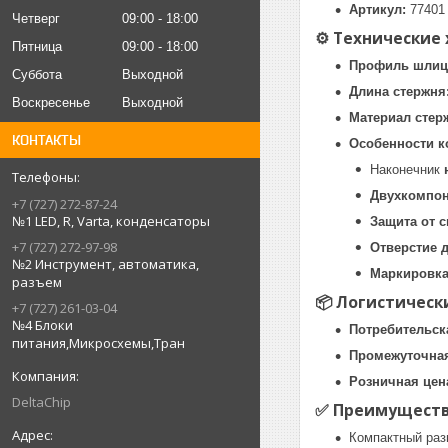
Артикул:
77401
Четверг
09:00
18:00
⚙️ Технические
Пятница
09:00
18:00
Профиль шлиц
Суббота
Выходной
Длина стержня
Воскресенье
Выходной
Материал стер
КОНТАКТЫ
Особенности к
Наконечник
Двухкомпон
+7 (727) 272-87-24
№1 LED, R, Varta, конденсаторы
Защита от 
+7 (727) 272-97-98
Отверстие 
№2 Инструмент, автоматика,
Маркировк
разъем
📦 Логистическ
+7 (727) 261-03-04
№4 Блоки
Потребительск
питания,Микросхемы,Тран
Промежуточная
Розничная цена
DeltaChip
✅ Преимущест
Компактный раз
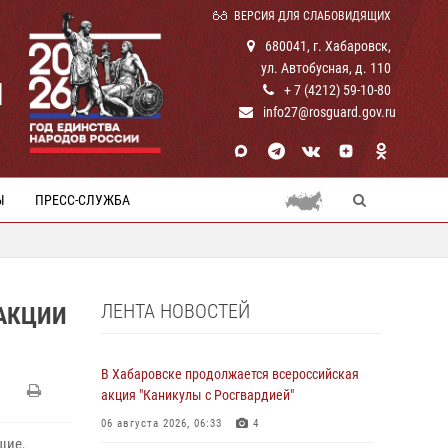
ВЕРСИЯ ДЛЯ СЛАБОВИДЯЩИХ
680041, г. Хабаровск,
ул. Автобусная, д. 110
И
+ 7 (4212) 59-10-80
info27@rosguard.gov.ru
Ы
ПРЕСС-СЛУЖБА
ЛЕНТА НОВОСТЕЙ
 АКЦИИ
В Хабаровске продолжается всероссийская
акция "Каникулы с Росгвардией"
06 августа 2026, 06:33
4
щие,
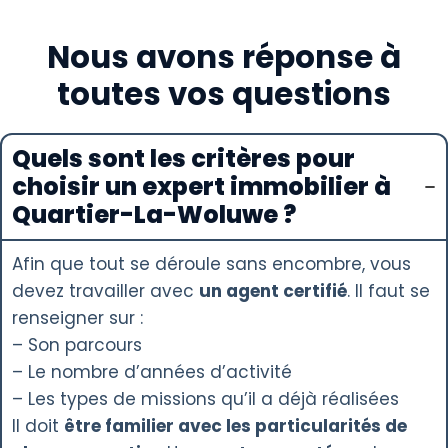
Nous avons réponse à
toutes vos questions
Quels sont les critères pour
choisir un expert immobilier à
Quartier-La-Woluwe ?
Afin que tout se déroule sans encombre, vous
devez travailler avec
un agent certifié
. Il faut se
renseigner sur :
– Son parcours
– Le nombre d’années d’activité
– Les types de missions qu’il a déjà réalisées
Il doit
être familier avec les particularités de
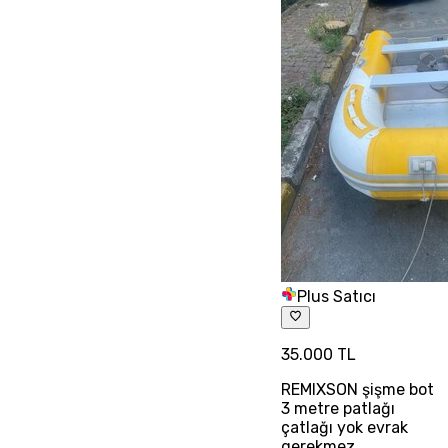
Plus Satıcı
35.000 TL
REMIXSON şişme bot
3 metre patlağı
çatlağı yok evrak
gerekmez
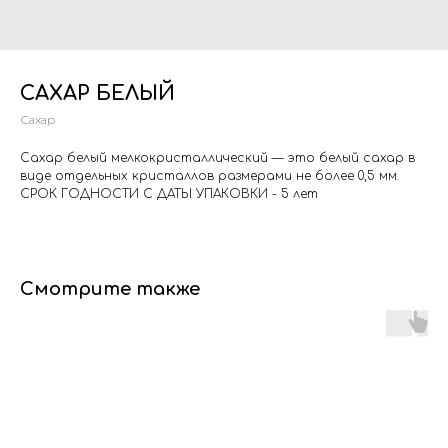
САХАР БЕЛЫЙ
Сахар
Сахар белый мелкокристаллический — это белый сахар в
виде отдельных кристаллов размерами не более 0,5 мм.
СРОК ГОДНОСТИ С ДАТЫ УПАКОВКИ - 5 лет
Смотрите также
▬▬▬
Format every text line in the listing as a JSON array of strings, one string per line, with blank lines omitted. Leave the pictures out of the array.

[
  "Артикул:",
  "77401",
  "Четверг",
  "09:00",
  "18:00",
  "⚙️ Технические",
  "Пятница",
  "09:00",
  "18:00",
  "Профиль шлиц",
  "Суббота",
  "Выходной",
  "Длина стержня",
  "Воскресенье",
  "Выходной",
  "Материал стер",
  "КОНТАКТЫ",
  "Особенности к",
  "Наконечник",
  "Двухкомпон",
  "+7 (727) 272-87-24",
  "№1 LED, R, Varta, конденсаторы",
  "Защита от ",
  "+7 (727) 272-97-98",
  "Отверстие ",
  "№2 Инструмент, автоматика,",
  "Маркировк",
  "разъем",
  "📦 Логистическ",
  "+7 (727) 261-03-04",
  "№4 Блоки",
  "Потребительск",
  "питания,Микросхемы,Тран",
  "Промежуточная",
  "Розничная цена",
  "DeltaChip",
  "✅ Преимущест",
  "Компактный раз",
  "ВЕРСИЯ ДЛЯ СЛАБОВИДЯЩИХ",
  "680041, г. Хабаровск,",
  "ул. Автобусная, д. 110",
  "И",
  "+ 7 (4212) 59-10-80",
  "info27@rosguard.gov.ru",
  "Ы",
  "ПРЕСС-СЛУЖБА",
  "ЛЕНТА НОВОСТЕЙ",
  " АКЦИИ",
  "В Хабаровске продолжается всероссийская",
  "акция \"Каникулы с Росгвардией\"",
  "06 августа 2026, 06:33",
  "4",
  "щие,",
  "Nous avons réponse à",
  "toutes vos questions",
  "Quels sont les critères pour",
  "choisir un expert immobilier à",
  "Quartier-La-Woluwe ?",
  "Afin que tout se déroule sans encombre, vous",
  "devez travailler avec",
  "un agent certifié",
  ". Il faut se",
  "renseigner sur :",
  "– Son parcours",
  "– Le nombre d’années d’activité",
  "– Les types de missions qu’il a déjà réalisées",
  "Il doit",
  "être familier avec les particularités de",
  "Plus Satıcı",
  "35.000 TL",
  "REMIXSON şişme bot",
  "3 metre patlağı",
  "çatlağı yok evrak",
  "gerekmez",
  "САХАР БЕЛЫЙ",
  "Сахар",
  "Сахар белый мелкокристаллический — это белый сахар в",
  "виде отдельных кристаллов размерами не более 0,5 мм.",
  "СРОК ГОДНОСТИ С ДАТЫ УПАКОВКИ - 5 лет",
  "Смотрите также"
]